TASK DESCRIPTION: Go through the listing below and reproduce it word for word.

--------

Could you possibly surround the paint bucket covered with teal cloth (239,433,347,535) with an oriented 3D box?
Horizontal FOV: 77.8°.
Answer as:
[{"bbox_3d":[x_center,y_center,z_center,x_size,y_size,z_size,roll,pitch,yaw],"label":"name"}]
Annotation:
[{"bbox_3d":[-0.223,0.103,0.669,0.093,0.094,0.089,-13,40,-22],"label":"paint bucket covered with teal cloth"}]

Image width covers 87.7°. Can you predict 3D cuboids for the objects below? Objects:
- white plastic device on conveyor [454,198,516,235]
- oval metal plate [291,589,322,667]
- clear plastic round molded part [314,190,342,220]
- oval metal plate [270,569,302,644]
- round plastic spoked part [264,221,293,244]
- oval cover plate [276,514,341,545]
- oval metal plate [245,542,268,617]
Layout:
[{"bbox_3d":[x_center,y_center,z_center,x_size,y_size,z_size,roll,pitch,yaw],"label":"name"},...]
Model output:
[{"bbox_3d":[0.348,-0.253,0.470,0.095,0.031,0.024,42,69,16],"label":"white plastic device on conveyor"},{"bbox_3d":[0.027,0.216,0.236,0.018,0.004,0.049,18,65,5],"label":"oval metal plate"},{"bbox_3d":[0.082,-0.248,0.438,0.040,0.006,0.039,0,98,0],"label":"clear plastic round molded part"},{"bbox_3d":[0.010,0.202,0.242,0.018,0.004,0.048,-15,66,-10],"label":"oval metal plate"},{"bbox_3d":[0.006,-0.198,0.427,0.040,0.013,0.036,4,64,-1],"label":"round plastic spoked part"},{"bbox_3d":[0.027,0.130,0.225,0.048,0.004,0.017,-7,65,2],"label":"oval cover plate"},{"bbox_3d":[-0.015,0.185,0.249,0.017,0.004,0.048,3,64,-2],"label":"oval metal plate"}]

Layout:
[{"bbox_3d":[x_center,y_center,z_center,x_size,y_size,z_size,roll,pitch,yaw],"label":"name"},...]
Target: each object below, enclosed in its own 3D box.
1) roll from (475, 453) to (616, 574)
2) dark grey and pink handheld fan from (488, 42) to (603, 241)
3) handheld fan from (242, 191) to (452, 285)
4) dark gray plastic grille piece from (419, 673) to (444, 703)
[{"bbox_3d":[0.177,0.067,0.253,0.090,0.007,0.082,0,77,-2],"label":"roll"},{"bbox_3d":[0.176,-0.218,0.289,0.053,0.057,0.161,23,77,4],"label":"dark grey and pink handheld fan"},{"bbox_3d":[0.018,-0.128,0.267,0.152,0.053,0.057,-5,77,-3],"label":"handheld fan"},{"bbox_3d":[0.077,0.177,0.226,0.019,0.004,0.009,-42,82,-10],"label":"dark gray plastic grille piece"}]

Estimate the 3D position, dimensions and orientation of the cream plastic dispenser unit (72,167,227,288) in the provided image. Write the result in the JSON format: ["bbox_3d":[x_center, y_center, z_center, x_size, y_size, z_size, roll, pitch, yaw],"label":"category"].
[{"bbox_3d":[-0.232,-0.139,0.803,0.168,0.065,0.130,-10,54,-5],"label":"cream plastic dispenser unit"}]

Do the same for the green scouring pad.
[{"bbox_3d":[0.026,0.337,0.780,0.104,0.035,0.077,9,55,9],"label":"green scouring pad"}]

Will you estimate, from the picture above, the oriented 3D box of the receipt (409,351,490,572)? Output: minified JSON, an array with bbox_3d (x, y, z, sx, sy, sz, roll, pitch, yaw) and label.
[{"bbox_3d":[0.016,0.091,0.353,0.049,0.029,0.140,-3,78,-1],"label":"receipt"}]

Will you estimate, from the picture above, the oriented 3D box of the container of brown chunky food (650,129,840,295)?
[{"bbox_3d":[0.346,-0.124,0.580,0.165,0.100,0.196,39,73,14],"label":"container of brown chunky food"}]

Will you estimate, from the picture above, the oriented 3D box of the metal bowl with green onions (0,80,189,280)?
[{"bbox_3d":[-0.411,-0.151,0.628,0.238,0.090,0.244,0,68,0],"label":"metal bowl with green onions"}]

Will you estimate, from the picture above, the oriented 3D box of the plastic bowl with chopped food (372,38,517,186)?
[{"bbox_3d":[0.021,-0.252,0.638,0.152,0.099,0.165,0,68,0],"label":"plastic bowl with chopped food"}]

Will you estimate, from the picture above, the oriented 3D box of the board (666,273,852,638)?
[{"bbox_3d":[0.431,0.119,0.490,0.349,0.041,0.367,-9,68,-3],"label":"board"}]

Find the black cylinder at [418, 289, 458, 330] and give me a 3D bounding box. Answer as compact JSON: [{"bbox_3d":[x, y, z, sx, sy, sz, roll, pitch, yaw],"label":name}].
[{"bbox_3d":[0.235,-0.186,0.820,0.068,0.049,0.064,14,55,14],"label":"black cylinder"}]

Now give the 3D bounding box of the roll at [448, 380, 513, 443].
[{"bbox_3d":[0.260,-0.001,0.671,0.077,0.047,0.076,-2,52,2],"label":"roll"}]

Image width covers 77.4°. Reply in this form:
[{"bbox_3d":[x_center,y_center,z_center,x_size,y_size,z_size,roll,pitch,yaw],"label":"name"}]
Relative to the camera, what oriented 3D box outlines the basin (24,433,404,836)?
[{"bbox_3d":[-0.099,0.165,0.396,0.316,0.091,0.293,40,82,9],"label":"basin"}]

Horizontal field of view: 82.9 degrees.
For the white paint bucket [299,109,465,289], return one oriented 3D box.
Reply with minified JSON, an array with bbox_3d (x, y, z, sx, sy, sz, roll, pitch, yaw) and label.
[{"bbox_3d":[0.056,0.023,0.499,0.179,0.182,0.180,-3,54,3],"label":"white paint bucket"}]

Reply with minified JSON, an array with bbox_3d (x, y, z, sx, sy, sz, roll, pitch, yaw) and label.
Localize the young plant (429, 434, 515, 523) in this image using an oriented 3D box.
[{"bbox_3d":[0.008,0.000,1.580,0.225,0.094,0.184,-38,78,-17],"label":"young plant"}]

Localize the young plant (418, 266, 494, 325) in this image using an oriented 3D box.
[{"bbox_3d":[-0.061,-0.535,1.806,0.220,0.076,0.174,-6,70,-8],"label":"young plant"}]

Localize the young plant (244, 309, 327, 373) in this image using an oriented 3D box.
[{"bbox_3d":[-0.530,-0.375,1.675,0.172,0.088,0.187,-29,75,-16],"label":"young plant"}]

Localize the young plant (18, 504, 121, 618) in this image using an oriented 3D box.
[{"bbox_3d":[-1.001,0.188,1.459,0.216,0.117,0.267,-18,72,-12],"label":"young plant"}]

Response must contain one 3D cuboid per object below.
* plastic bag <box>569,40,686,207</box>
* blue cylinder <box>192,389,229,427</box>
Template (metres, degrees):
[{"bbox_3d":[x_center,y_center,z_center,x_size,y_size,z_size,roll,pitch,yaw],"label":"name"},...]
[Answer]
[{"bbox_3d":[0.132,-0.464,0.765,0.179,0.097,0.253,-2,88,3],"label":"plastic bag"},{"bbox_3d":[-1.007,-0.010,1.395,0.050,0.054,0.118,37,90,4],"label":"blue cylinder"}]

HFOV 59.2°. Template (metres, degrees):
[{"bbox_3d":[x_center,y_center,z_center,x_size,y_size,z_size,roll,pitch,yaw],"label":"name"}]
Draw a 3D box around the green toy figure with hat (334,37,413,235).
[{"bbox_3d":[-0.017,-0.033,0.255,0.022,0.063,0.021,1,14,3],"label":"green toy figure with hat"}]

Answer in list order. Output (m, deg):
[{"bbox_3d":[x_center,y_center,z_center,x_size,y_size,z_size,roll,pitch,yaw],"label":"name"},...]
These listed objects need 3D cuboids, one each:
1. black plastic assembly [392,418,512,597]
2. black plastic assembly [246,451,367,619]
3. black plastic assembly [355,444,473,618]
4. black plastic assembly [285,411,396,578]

--------

ANSWER BOX:
Could you possibly surround the paint bucket covered with teal cloth (239,433,347,535) with an oriented 3D box?
Horizontal FOV: 77.8°.
Answer as:
[{"bbox_3d":[x_center,y_center,z_center,x_size,y_size,z_size,roll,pitch,yaw],"label":"name"}]
Annotation:
[{"bbox_3d":[-0.223,0.103,0.669,0.093,0.094,0.089,-13,40,-22],"label":"paint bucket covered with teal cloth"}]

Image width covers 87.7°. Can you predict 3D cuboids for the objects below? Objects:
- white plastic device on conveyor [454,198,516,235]
- oval metal plate [291,589,322,667]
- clear plastic round molded part [314,190,342,220]
- oval metal plate [270,569,302,644]
- round plastic spoked part [264,221,293,244]
- oval cover plate [276,514,341,545]
- oval metal plate [245,542,268,617]
Layout:
[{"bbox_3d":[x_center,y_center,z_center,x_size,y_size,z_size,roll,pitch,yaw],"label":"name"},...]
Model output:
[{"bbox_3d":[0.348,-0.253,0.470,0.095,0.031,0.024,42,69,16],"label":"white plastic device on conveyor"},{"bbox_3d":[0.027,0.216,0.236,0.018,0.004,0.049,18,65,5],"label":"oval metal plate"},{"bbox_3d":[0.082,-0.248,0.438,0.040,0.006,0.039,0,98,0],"label":"clear plastic round molded part"},{"bbox_3d":[0.010,0.202,0.242,0.018,0.004,0.048,-15,66,-10],"label":"oval metal plate"},{"bbox_3d":[0.006,-0.198,0.427,0.040,0.013,0.036,4,64,-1],"label":"round plastic spoked part"},{"bbox_3d":[0.027,0.130,0.225,0.048,0.004,0.017,-7,65,2],"label":"oval cover plate"},{"bbox_3d":[-0.015,0.185,0.249,0.017,0.004,0.048,3,64,-2],"label":"oval metal plate"}]

Layout:
[{"bbox_3d":[x_center,y_center,z_center,x_size,y_size,z_size,roll,pitch,yaw],"label":"name"},...]
Target: each object below, enclosed in its own 3D box.
1) roll from (475, 453) to (616, 574)
2) dark grey and pink handheld fan from (488, 42) to (603, 241)
3) handheld fan from (242, 191) to (452, 285)
4) dark gray plastic grille piece from (419, 673) to (444, 703)
[{"bbox_3d":[0.177,0.067,0.253,0.090,0.007,0.082,0,77,-2],"label":"roll"},{"bbox_3d":[0.176,-0.218,0.289,0.053,0.057,0.161,23,77,4],"label":"dark grey and pink handheld fan"},{"bbox_3d":[0.018,-0.128,0.267,0.152,0.053,0.057,-5,77,-3],"label":"handheld fan"},{"bbox_3d":[0.077,0.177,0.226,0.019,0.004,0.009,-42,82,-10],"label":"dark gray plastic grille piece"}]

Estimate the 3D position, dimensions and orientation of the cream plastic dispenser unit (72,167,227,288) in the provided image. Write the result in the JSON format: ["bbox_3d":[x_center, y_center, z_center, x_size, y_size, z_size, roll, pitch, yaw],"label":"category"].
[{"bbox_3d":[-0.232,-0.139,0.803,0.168,0.065,0.130,-10,54,-5],"label":"cream plastic dispenser unit"}]

Do the same for the green scouring pad.
[{"bbox_3d":[0.026,0.337,0.780,0.104,0.035,0.077,9,55,9],"label":"green scouring pad"}]

Will you estimate, from the picture above, the oriented 3D box of the receipt (409,351,490,572)? Output: minified JSON, an array with bbox_3d (x, y, z, sx, sy, sz, roll, pitch, yaw) and label.
[{"bbox_3d":[0.016,0.091,0.353,0.049,0.029,0.140,-3,78,-1],"label":"receipt"}]

Will you estimate, from the picture above, the oriented 3D box of the container of brown chunky food (650,129,840,295)?
[{"bbox_3d":[0.346,-0.124,0.580,0.165,0.100,0.196,39,73,14],"label":"container of brown chunky food"}]

Will you estimate, from the picture above, the oriented 3D box of the metal bowl with green onions (0,80,189,280)?
[{"bbox_3d":[-0.411,-0.151,0.628,0.238,0.090,0.244,0,68,0],"label":"metal bowl with green onions"}]

Will you estimate, from the picture above, the oriented 3D box of the plastic bowl with chopped food (372,38,517,186)?
[{"bbox_3d":[0.021,-0.252,0.638,0.152,0.099,0.165,0,68,0],"label":"plastic bowl with chopped food"}]

Will you estimate, from the picture above, the oriented 3D box of the board (666,273,852,638)?
[{"bbox_3d":[0.431,0.119,0.490,0.349,0.041,0.367,-9,68,-3],"label":"board"}]

Find the black cylinder at [418, 289, 458, 330] and give me a 3D bounding box. Answer as compact JSON: [{"bbox_3d":[x, y, z, sx, sy, sz, roll, pitch, yaw],"label":name}].
[{"bbox_3d":[0.235,-0.186,0.820,0.068,0.049,0.064,14,55,14],"label":"black cylinder"}]

Now give the 3D bounding box of the roll at [448, 380, 513, 443].
[{"bbox_3d":[0.260,-0.001,0.671,0.077,0.047,0.076,-2,52,2],"label":"roll"}]

Image width covers 77.4°. Reply in this form:
[{"bbox_3d":[x_center,y_center,z_center,x_size,y_size,z_size,roll,pitch,yaw],"label":"name"}]
Relative to the camera, what oriented 3D box outlines the basin (24,433,404,836)?
[{"bbox_3d":[-0.099,0.165,0.396,0.316,0.091,0.293,40,82,9],"label":"basin"}]

Horizontal field of view: 82.9 degrees.
For the white paint bucket [299,109,465,289], return one oriented 3D box.
Reply with minified JSON, an array with bbox_3d (x, y, z, sx, sy, sz, roll, pitch, yaw) and label.
[{"bbox_3d":[0.056,0.023,0.499,0.179,0.182,0.180,-3,54,3],"label":"white paint bucket"}]

Reply with minified JSON, an array with bbox_3d (x, y, z, sx, sy, sz, roll, pitch, yaw) and label.
Localize the young plant (429, 434, 515, 523) in this image using an oriented 3D box.
[{"bbox_3d":[0.008,0.000,1.580,0.225,0.094,0.184,-38,78,-17],"label":"young plant"}]

Localize the young plant (418, 266, 494, 325) in this image using an oriented 3D box.
[{"bbox_3d":[-0.061,-0.535,1.806,0.220,0.076,0.174,-6,70,-8],"label":"young plant"}]

Localize the young plant (244, 309, 327, 373) in this image using an oriented 3D box.
[{"bbox_3d":[-0.530,-0.375,1.675,0.172,0.088,0.187,-29,75,-16],"label":"young plant"}]

Localize the young plant (18, 504, 121, 618) in this image using an oriented 3D box.
[{"bbox_3d":[-1.001,0.188,1.459,0.216,0.117,0.267,-18,72,-12],"label":"young plant"}]

Response must contain one 3D cuboid per object below.
* plastic bag <box>569,40,686,207</box>
* blue cylinder <box>192,389,229,427</box>
Template (metres, degrees):
[{"bbox_3d":[x_center,y_center,z_center,x_size,y_size,z_size,roll,pitch,yaw],"label":"name"},...]
[Answer]
[{"bbox_3d":[0.132,-0.464,0.765,0.179,0.097,0.253,-2,88,3],"label":"plastic bag"},{"bbox_3d":[-1.007,-0.010,1.395,0.050,0.054,0.118,37,90,4],"label":"blue cylinder"}]

HFOV 59.2°. Template (metres, degrees):
[{"bbox_3d":[x_center,y_center,z_center,x_size,y_size,z_size,roll,pitch,yaw],"label":"name"}]
Draw a 3D box around the green toy figure with hat (334,37,413,235).
[{"bbox_3d":[-0.017,-0.033,0.255,0.022,0.063,0.021,1,14,3],"label":"green toy figure with hat"}]

Answer in list order. Output (m, deg):
[{"bbox_3d":[x_center,y_center,z_center,x_size,y_size,z_size,roll,pitch,yaw],"label":"name"},...]
These listed objects need 3D cuboids, one each:
1. black plastic assembly [392,418,512,597]
2. black plastic assembly [246,451,367,619]
3. black plastic assembly [355,444,473,618]
4. black plastic assembly [285,411,396,578]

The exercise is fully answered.